• _WHAT IS NEEDED_
With "ProjectId" as the search word, show every line of the material that has it.

• _DATA RECORDS_
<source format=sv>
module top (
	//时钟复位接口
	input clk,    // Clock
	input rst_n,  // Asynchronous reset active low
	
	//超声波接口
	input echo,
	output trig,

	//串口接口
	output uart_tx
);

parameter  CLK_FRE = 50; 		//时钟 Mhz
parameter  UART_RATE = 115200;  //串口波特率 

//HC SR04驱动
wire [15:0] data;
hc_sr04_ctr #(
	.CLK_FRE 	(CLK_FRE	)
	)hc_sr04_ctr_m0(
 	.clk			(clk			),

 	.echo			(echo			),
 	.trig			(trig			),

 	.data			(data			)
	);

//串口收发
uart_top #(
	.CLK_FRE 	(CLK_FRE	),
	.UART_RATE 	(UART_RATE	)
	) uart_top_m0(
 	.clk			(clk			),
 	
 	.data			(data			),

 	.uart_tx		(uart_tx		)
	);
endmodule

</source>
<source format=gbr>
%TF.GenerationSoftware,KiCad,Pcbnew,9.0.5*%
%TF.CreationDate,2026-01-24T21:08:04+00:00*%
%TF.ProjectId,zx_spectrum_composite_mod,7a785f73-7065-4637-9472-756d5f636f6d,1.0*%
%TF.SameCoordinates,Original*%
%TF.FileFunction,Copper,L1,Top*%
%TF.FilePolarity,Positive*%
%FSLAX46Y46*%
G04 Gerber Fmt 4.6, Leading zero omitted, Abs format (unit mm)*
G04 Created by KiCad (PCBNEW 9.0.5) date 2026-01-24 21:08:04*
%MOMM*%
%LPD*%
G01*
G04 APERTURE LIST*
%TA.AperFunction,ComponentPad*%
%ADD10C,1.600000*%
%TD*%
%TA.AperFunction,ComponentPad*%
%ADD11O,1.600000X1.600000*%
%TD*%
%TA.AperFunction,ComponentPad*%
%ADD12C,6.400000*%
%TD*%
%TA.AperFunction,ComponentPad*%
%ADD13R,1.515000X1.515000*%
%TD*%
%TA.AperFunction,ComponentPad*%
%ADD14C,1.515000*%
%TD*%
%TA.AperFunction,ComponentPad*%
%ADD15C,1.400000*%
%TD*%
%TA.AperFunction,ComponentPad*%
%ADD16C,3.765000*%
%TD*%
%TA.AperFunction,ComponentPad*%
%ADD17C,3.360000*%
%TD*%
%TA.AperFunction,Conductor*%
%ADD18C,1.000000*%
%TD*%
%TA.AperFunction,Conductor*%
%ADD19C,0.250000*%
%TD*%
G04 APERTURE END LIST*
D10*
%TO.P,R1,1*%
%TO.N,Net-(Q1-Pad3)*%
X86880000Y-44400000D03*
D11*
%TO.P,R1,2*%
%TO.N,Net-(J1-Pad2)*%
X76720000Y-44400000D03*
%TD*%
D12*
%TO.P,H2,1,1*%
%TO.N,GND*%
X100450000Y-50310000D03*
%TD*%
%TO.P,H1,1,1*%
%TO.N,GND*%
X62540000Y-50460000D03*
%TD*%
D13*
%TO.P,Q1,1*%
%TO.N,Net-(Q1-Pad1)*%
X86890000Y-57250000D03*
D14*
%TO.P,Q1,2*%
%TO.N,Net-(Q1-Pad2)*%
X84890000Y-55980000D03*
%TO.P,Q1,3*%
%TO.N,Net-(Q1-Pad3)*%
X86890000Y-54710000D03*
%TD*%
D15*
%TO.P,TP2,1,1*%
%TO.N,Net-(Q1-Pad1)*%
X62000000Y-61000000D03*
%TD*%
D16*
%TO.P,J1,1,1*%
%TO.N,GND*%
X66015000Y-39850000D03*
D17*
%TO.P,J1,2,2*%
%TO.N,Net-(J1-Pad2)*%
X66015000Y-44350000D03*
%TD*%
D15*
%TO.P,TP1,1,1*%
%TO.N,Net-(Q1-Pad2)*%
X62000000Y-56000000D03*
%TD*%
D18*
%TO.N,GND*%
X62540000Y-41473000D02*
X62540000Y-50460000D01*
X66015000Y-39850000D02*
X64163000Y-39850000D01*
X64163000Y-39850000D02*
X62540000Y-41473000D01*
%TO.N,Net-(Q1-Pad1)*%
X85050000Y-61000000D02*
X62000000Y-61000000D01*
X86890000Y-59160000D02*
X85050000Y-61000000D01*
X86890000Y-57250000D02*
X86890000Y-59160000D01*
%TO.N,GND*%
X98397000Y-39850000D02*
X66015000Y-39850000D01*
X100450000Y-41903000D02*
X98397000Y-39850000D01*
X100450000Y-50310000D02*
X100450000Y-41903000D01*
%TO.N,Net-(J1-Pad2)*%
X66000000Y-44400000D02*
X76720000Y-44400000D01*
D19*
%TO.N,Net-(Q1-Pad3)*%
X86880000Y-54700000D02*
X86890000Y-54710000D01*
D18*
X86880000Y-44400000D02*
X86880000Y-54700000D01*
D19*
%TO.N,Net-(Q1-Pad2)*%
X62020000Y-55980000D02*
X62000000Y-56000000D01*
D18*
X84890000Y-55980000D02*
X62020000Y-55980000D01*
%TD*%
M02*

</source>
* * *
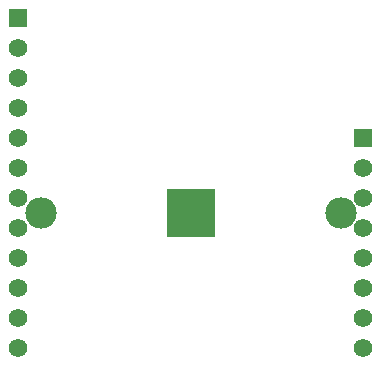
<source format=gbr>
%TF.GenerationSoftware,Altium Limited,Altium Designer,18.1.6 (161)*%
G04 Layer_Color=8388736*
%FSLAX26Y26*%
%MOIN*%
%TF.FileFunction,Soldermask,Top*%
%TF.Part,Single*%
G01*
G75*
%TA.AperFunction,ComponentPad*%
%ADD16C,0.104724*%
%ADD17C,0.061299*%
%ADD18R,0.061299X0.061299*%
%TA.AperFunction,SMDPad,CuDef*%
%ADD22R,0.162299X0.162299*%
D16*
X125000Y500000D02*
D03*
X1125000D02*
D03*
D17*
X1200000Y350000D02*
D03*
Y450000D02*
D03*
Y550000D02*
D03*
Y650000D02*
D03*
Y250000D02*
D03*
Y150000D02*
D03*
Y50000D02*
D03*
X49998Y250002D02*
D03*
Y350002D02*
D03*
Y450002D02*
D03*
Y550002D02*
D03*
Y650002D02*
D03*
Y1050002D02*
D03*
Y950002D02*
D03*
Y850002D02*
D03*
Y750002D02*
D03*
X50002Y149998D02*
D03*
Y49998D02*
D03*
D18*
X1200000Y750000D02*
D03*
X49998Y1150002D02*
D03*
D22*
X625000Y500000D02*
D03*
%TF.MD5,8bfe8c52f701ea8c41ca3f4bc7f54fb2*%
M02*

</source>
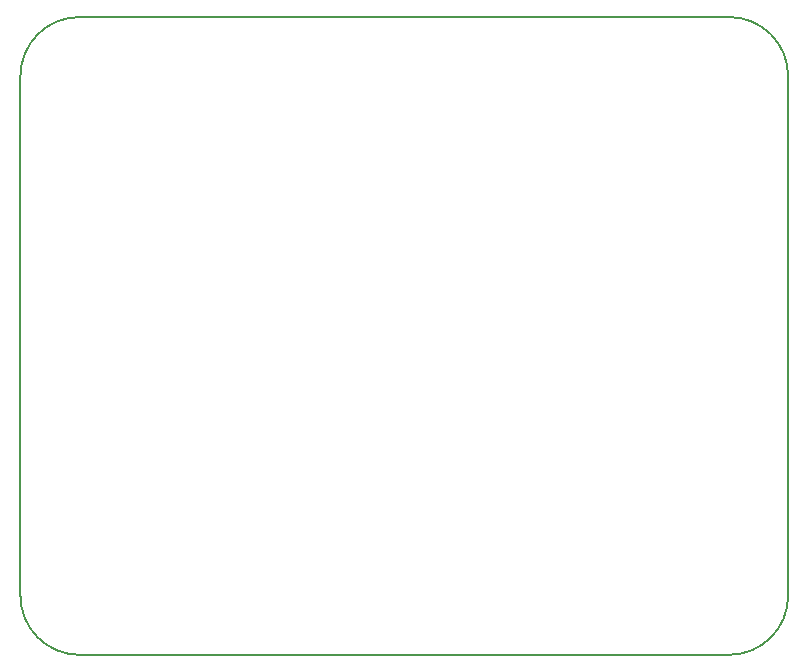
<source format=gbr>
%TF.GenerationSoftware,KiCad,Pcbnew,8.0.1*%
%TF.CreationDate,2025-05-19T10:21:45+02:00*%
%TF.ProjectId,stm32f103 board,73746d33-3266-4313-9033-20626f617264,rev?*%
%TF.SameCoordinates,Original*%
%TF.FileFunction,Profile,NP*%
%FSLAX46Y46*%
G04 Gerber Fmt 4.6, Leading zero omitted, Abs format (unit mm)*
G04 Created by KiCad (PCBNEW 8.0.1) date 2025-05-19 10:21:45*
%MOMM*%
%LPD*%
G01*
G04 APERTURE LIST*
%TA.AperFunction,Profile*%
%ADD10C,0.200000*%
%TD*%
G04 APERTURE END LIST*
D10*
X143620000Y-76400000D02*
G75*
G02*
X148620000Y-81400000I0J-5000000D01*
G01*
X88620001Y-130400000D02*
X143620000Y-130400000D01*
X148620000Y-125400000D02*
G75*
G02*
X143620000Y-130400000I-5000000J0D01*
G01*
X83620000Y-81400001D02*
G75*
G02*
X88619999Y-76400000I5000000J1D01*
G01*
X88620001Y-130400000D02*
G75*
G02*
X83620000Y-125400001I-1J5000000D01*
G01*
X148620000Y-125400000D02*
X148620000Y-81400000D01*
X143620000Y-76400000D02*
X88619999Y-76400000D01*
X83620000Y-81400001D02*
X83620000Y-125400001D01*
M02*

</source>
* * *
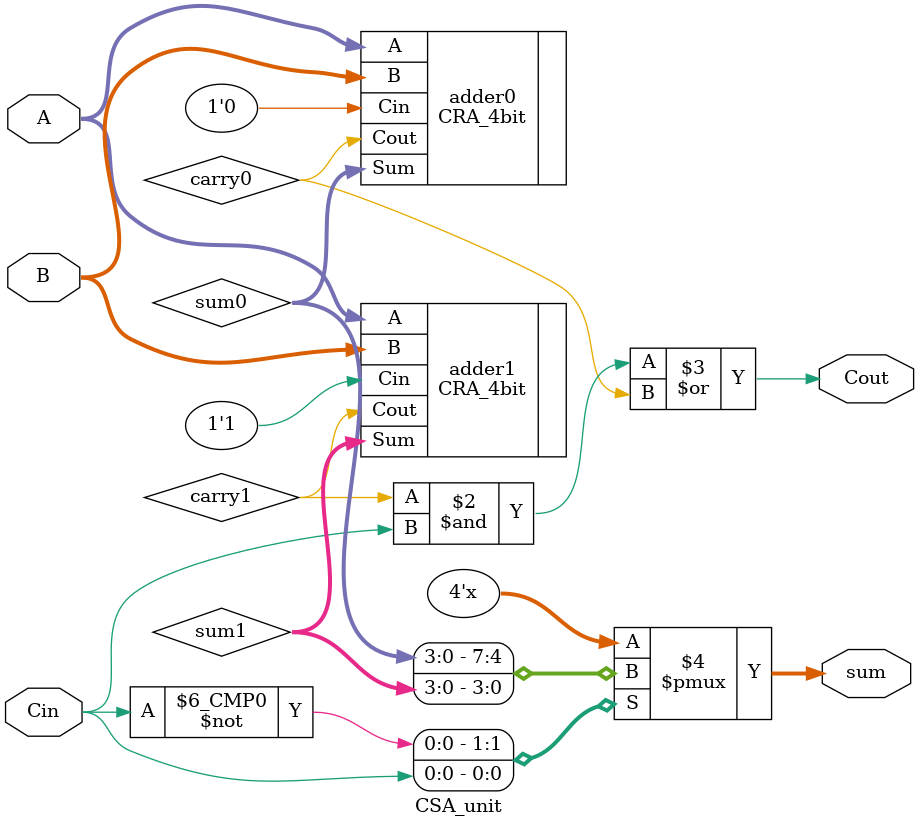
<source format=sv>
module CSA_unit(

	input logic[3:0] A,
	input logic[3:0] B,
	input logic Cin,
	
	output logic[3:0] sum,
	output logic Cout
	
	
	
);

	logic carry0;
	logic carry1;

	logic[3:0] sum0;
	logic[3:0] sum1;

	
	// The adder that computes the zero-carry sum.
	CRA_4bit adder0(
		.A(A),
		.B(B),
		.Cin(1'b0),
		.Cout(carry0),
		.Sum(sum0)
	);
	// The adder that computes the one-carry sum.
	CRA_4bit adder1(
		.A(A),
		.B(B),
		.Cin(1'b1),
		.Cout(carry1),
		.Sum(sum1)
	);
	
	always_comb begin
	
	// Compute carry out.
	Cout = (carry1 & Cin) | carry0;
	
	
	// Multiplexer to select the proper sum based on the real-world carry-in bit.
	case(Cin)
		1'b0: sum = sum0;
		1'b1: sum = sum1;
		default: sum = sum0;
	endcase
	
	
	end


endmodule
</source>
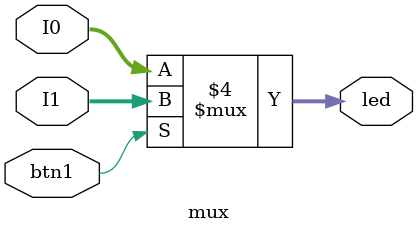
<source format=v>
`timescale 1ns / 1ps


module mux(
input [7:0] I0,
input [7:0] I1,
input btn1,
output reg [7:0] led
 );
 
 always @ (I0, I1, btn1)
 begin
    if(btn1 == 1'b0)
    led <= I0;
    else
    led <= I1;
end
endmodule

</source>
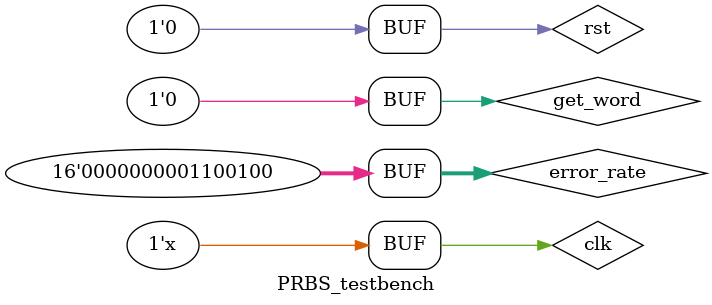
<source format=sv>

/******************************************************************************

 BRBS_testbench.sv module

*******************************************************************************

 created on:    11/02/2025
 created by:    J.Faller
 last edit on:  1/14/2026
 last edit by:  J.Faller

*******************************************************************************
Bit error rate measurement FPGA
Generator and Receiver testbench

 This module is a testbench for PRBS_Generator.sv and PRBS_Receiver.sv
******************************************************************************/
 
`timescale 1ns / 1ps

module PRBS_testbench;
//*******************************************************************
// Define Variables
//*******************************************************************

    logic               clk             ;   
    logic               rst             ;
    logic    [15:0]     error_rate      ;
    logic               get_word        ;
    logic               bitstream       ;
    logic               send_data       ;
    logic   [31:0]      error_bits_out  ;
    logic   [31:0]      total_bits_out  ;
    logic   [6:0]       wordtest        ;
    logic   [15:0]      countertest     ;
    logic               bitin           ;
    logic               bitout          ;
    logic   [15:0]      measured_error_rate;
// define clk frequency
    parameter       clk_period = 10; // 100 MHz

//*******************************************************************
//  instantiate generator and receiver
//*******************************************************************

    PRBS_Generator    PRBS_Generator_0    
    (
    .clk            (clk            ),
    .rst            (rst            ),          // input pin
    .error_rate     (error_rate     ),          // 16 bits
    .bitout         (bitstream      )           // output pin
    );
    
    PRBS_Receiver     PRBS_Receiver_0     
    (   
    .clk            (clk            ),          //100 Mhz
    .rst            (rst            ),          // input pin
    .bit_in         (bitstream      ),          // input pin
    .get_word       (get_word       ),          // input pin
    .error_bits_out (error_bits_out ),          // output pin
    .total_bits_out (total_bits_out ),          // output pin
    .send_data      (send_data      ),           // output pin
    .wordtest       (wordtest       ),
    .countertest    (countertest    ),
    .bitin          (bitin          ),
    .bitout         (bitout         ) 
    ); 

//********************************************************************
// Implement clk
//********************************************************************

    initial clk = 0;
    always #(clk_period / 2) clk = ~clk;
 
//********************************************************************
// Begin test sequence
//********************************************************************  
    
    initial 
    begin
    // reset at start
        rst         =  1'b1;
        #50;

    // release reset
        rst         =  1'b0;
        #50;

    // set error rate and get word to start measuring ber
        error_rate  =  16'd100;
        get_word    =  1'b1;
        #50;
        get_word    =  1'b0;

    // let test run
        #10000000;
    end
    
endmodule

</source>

• _EXPECTED ANSWER_
%TF.ProjectId,zx_spectrum_composite_mod,7a785f73-7065-4637-9472-756d5f636f6d,1.0*%
%TF.ProjectId,stm32f103 board,73746d33-3266-4313-9033-20626f617264,rev?*%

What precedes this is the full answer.